MY FIRST REVIEW of a play was more than 50 years ago. For my college newspaper, I gave my opinion of the then-new Broadway musical Hair (which I adored).

My most recent review was a play that, for our purposes here, shall remain nameless because I didn’t like it at all. I gave it a very good review.

Confused? Let me explain.

I think of myself as a theatrical matchmaker — meaning that when I see a show, I don’t care if I love it or hate it. I’m just interested in getting the right people to see the show they would like.

Some years back, I attended a musical that was starting out in New Jersey. Producers hoped it would then move to New York. At the time, I was reviewing for The Star-Ledger, New Jersey’s leading newspaper and the ninth-biggest paper in the country. At the risk of sounding immodest, my review counted more than any other review in the state, but that was because of the circulation, not because of me. If I’d traded places with the lowest-selling paper in New Jersey, everyone would pay attention to my successor’s opinions and would no longer give a whit about what I wrote.

But I had the power to help or hinder this new musical from moving to much greener pastures. I thought it was silly and sophomoric. However, the audience was having a wonderful time. At every show I review, I make a point of turning around several times to see how the audience is responding. Wives often drag husbands to the theatre, and if they’re asleep, that’s not a good sign. But here both men and women were laughing heartedly and steadily.

I wrote, “People were throwing their heads back in laughter so much that today they’re probably all going to have to be fitted with whiplash collars.” As a result, producers came to this small Jersey town, saw the potential in the show, and moved it New York, where it ran for years and years and years. If I had given my actual opinion of the show, it most likely would have died without a New York chance.

Peter Filichia works with up-and-coming arts journalists during the Thespian Criticworks program at the 2018 International Thespian Festival.
Peter Filichia works with up-and-coming arts journalists during the Thespian Criticworks program at the 2018 International Thespian Festival. Photo by Susan Doremus.

Another example: Crossroads Theatre Company in New Brunswick, N.J., is an African American theatre. It mounted a play about six people in their 20s who go to a singles bar looking for love. Two wound up together; two didn’t; two might. The humor was of the sitcom variety, and I didn’t crack a smile all night long. But, even then, I was far from twentysomething. I never went to places such as this, because I’d already been with the same woman for decades and had no need to.
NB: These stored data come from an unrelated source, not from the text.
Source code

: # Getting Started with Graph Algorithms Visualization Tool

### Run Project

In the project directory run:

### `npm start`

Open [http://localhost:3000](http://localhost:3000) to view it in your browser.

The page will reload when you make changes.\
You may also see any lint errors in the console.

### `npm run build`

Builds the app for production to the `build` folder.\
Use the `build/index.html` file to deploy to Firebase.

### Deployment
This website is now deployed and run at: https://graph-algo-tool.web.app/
The audience certainly went for it, though, and I reported that. I also wrote, “Single people out there: Get down to Crossroads, for you’re going to see people going through the same problems you’ve been enduring, and you’ll feel much better about yourself and your troubles. And because the play has an intermission, who knows who you might meet in the lobby. You might not even be single much longer.”

On the strength of that review, the play had to be extended by weeks. Lord knows if some marriages, children, and, all right, divorces resulted from that piece. Had I said what I really thought, it would have probably played to half-empty houses and brought far less pleasure to far fewer people.

Critics, then, can give permission for theatregoers to like shows. People come into the playhouse in a better mood after reading a favorable review. The performers onstage feel better about themselves, and this good feeling spreads from actors to attendees and back again.

I once got a phone call from a brand-new theatre company’s press agent asking if I’d come see its show the following Friday. The person gasped in surprise when I said yes. But I know that if a big newspaper — not me, mind you, but a big newspaper — reviews a theatre’s productions, that troupe will have an easier time getting grants. So I said yes, I’d be there the following Friday.

The day came, and I got another call from that press agent begging me not to attend after all, hoping I could come on Saturday so they’d have an extra night to perfect the show. I offered to attend on Sunday to give everyone even more time. My offer was gratefully accepted.

On Sunday, I could see they were still not ready. But I could see they were getting there. So, I reviewed the show I knew they’d be able to perform by Tuesday.

If I were a film or TV critic, I’d review what I actually saw. But live theatre performances change and (usually) improve when the actors get more shows under their belts. I’m sure they were terrific by the time the following weekend came when most people would be attending. A theatre review can be obsolete by the time a new audience attends.

What critics should remember is that we go to the theatre all the time. Seriously, I attended 401 shows last season. (Bless those matinees!) And because critics go to the theatre night after night after night, we can easily get bored or burnt out. But The Broadway League did a survey and found that HEAVY-attending theatregoers go FOUR times a year. As a result, they’re more likely to be pleased than the rest of us. We’ve seen it all; we’ve heard it all; they haven’t.